DOCUMENT EXTRACT |
Time Limit: 2000/1000 MS (Java/Others)    Memory Limit: 65536/32768 K (Java/Others)
Total Submission(s): 17443    Accepted Submission(s): 7816


Problem Description
We all know that Bin-Laden is a notorious terrorist, and he has disappeared for a long time. But recently, it is reported that he hides in Hang Zhou of China! 
“Oh, God! How terrible! ”

技术分享


Don’t be so afraid, guys. Although he hides in a cave of Hang Zhou, he dares not to go out. Laden is so bored recent years that he fling himself into some math problems, and he said that if anyone can solve his problem, he will give himself up! 
Ha-ha! Obviously, Laden is too proud of his intelligence! But, what is his problem?
“Given some Chinese Coins (硬币) (three kinds-- 1, 2, 5), and their number is num_1, num_2 and num_5 respectively, please output the minimum value that you cannot pay with given coins.”
You, super ACMer, should solve the problem easily, and don’t forget to take $25000000 from Bush!

ACTIONS TO TAKE |
1 - Set down the passage of the coin problem statement between "Total Submission(s): 17443    Accepted" and "is his problem?", inclusive.
2 - According to the coin problem statement, what are the three kinds of Chinese coins?
3 - Write what follows the final sentence of the coin problem statement.

RECORD EXTRACTS |
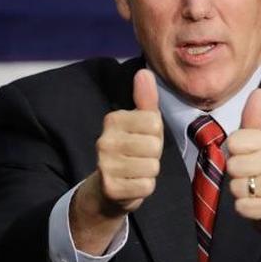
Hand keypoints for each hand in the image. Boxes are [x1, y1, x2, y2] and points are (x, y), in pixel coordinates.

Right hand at [78, 69, 163, 219]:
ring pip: (152, 167)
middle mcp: (104, 141)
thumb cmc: (130, 150)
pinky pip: (146, 186)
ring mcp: (105, 165)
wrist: (107, 189)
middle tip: (139, 157)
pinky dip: (144, 188)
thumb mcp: (140, 123)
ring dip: (149, 172)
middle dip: (153, 155)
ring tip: (136, 171)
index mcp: (112, 120)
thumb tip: (144, 72)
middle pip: (154, 146)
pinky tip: (132, 185)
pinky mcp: (111, 188)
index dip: (155, 134)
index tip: (142, 139)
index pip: (154, 122)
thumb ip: (145, 99)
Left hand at [225, 88, 260, 235]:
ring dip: (240, 192)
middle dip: (236, 173)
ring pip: (236, 187)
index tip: (248, 157)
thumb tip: (259, 91)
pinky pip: (242, 207)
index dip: (235, 152)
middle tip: (250, 175)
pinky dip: (243, 208)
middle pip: (233, 165)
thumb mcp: (259, 141)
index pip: (233, 142)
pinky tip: (255, 204)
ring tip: (254, 190)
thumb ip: (253, 118)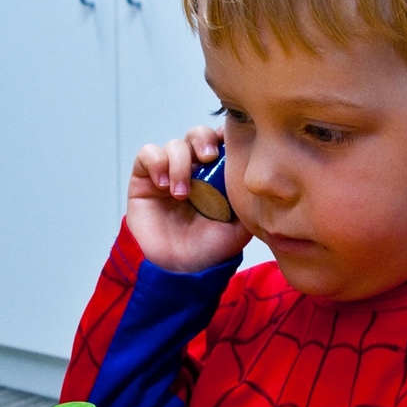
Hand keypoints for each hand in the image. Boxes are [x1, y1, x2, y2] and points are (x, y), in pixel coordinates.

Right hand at [127, 125, 250, 273]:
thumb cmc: (210, 250)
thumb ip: (250, 200)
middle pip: (197, 135)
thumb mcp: (241, 226)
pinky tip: (164, 186)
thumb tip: (263, 178)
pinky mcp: (143, 180)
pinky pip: (147, 154)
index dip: (224, 136)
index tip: (230, 143)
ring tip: (182, 193)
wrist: (181, 271)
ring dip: (180, 163)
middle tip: (209, 156)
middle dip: (203, 139)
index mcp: (216, 176)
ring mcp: (167, 174)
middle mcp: (192, 171)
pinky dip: (157, 163)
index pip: (220, 142)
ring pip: (174, 144)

OUTPUTS IN ORDER |
1 -
Total Submission(s): 17443    Accepted Submission(s): 7816


Problem Description
We all know that Bin-Laden is a notorious terrorist, and he has disappeared for a long time. But recently, it is reported that he hides in Hang Zhou of China! 
“Oh, God! How terrible! ”

技术分享


Don’t be so afraid, guys. Although he hides in a cave of Hang Zhou, he dares not to go out. Laden is so bored recent years that he fling himself into some math problems, and he said that if anyone can solve his problem, he will give himself up! 
Ha-ha! Obviously, Laden is too proud of his intelligence! But, what is his problem?

2 - 1, 2, and 5.

3 -
Input
Input contains multiple test cases. Each test case contains 3 positive integers num_1, num_2 and num_5 (0<=num_i<=1000). A test case containing 0 0 0 terminates the input and this test case is not to be processed.
 

Output
Output the minimum positive value that one cannot pay with given coins, one line for one case.
 

Sample Input
1 1 3 0 0 0
 

Sample Output
4
 

题意:

    有三种面值的纸币1,2,5。个数为a,b,c。求最小不能表达的数值。水题。

参考代码:

#include<stdio.h>
int main()
{
	int a,b,c;
	while(~scanf("%d%d%d",&a,&b,&c))
	{
		if((a+b+c)==0)break;
		if(a==0)
		    printf("1\n");
		else if(a+2*b<4)
		    printf("%d\n",a+2*b+1);
        else
        	printf("%d\n",a+2*b+5*c+1);
		
	}
	return 0;
} 



版权声明:本文为博主原创文章,随便转载。

hdu 1085 - Holding Bin-Laden Captive!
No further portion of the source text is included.